There's two pieces of KEY missing information:
Are we guaranteed the game is not rigged? Because there's no other reason for the house to offer it that I can see.
Do we have a "life bankroll" behind the $1000? I assume yes, but its size is a key parameter.

If those questions are both answered in reasonable ways, then there is in fact a "best" answer to the problem, although it can't be solved exactly on paper. It can however be reasonably approximated.

 

[nonlinear5]

Okay, I think I am closing on the solution.

First, I found a bug in my Monte-Carlo simulation, so the previously posted results should be discarded.

Second, I fixed the bug, and verified the code by running it against the various single bets on R16 (I have not tried the combo bets yet).

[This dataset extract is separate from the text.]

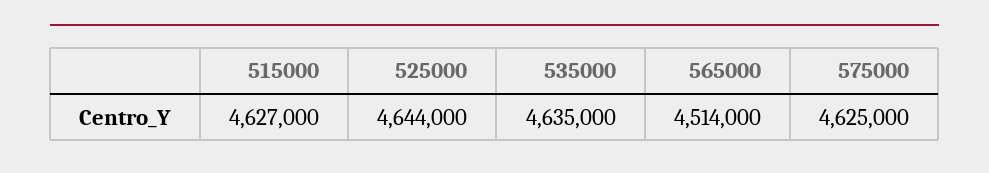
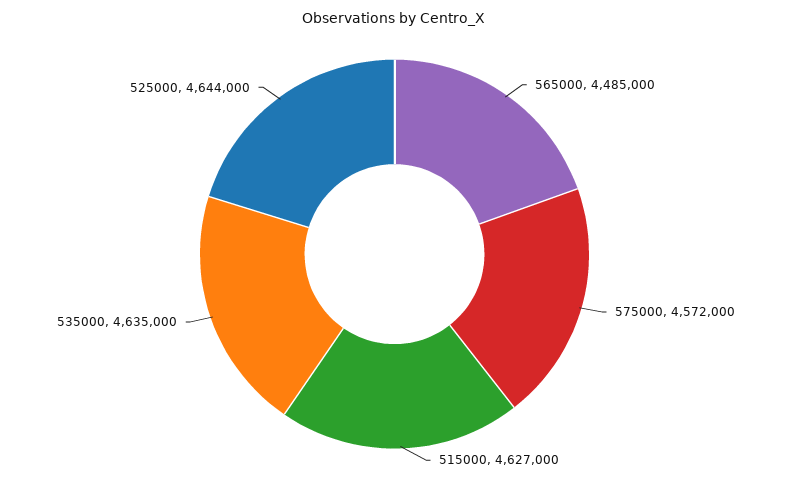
565000: 4514000 -> 4485000
575000: 4625000 -> 4572000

The results are below. Notice that although my simulation doesn't know anything about Kelly, it correctly identified the 7% or 8% bet on R16 as the best strategy. The score (i.e. the utility function) is the median profit after the 10 spins (thanks Kut2k2 for the suggestion).

	R16	R14	Red	Score
	7	0	0	795.41
	8	0	0	794.21
	6	0	0	776.28
	9	0	0	775.90
	10	0	0	743.39
	5	0	0	733.18
	11	0	0	699.22
	4	0	0	662.08
	12	0	0	645.68
	13	0	0	584.77
	3	0	0	558.47
	14	0	0	518.23
	15	0	0	447.60
	2	0	0	417.37
	16	0	0	374.22
	17	0	0	299.23
	1	0	0	233.24
	18	0	0	223.62
	19	0	0	148.22
	20	0	0	73.74

Here is how these results look in a graph:

And notice how the shape of the graph above corresponds to the theoretical shape implied by Kelly (below):

 

[Visaria]

thanks I understand that, I was just wondering about the maths in terms of separating out each number, and simply assigning the payout per slot, + the payout per colour or combining them as per number, and colour .......not the odds of them actually coming up on a spin....I guess in this case its pretty much the same.
Running through a couple of examples in my head I was thinking if the odds of a number coming up was 1-35, but its payout was different eg; 38-1 for a number, or 1.5-1 for a colour - would the calculations be radically different in how it would be best to calculate - as a combination or as separate.....probability maths is always fun.

But dont mind me - too much cake for lunch, and a bit bored . Cheers

Actually, i see where u are coming from. So let's say we bet $10 on both r16 and on red. We work out the payout if it lands on r16 as $350+$10=$450 with a probability of 4/37. We can work out the payout if it lands on red but not on r16, $10-$10=0, probability of 19/37, anything else is -$10 with prob of 14/37.